The eval set is what makes the metrics above useful. The right size is "the smallest set whose result you trust to make a ship decision," which is typically 100–300 queries for an initial RAG system — not the 10,000 a benchmark might use, and not the 5 a demo uses. The structure:

Stratify by question type. Single-hop factual lookups, multi-hop, comparison, summarization, "no answer in corpus" (the abstention slice), and any domain-specific shapes that matter for your traffic. Sample from production logs proportionally — the eval set is only useful if it looks like the real distribution.
Label what matters per layer. Each query gets at minimum a gold answer; ideally also the gold passage IDs (for direct recall) and a list of key claims (for completeness). Skip what you cannot afford to label; do not skip the gold answer.
Include adversarial queries. Prompt-injection attempts in the corpus (see RAG security), ambiguous queries that should be clarified, queries with conflicting evidence across documents. These are where systems silently regress.
Keep it living. Every production failure surfaced from logging becomes a new eval query. The set should grow by ~5–10 queries per week of operation; if it doesn't, you are not learning from production. This is the production-to-eval flywheel from eval-driven agent development.
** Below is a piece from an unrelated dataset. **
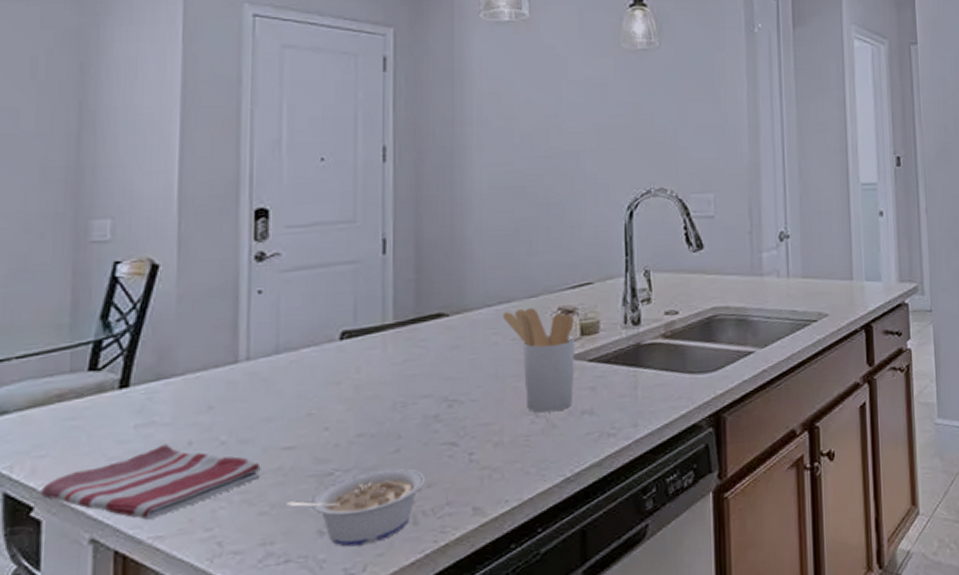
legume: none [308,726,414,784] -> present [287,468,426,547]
For the broader why-evals-are-the-only-spec argument, see evals 101 and eval-driven agent development. The RAG-specific addition is just the three layers in this entry — the discipline is the same.

STEP 6

Online vs offline, and the judges that will betray you.

Two final cautions, before you wire this up.

Offline eval catches regressions; online eval catches reality. The labeled set in Step 5 is an offline eval — it runs against a frozen snapshot and gives you regression detection on every change. It does not catch the queries you didn't anticipate. Pair it with online signals from production: user thumbs, retry rates, follow-up question rates, "this answer was unhelpful" buttons, and silent metrics like answer length variance. See online vs offline evals for the trade-offs.

LLM judges have failure modes. Every metric in this entry that says "have an LLM check" inherits the judge's biases — favoring longer answers, the judge's own outputs (when judge and generator share a model family), and answers that match the judge's training distribution. Mitigations: spot-check 5–10% of judge decisions against human labels; rotate judge models periodically; never use the same model family for both the generator and the judge on the same metric; treat the absolute score with skepticism and the trend with more trust. Why agent eval is hard covers the general version of this problem.

The minimum viable RAG eval setup, in one paragraph: 100 stratified queries with gold answers and (where you can label them) gold passage IDs; recall@k_first and recall@k_final on the gold passages; an LLM-judged faithfulness score and a reference-vs-generated answer-quality score; an abstention slice of ~10 queries with no answer in the corpus; the whole thing runs on every PR. This catches 80% of what a fancier setup would catch and costs a day to build.

The unifying point across all six steps: RAG eval is plural by construction, because RAG itself is plural — retrieve, ground, generate. Score them separately, ship on the trends not the absolutes, grow the set from production failures, and verify the judges. The architecture choices in hybrid retrieval, parsing, query understanding, and agentic loops only become real engineering decisions when there is a scoreboard to settle them. This is that scoreboard.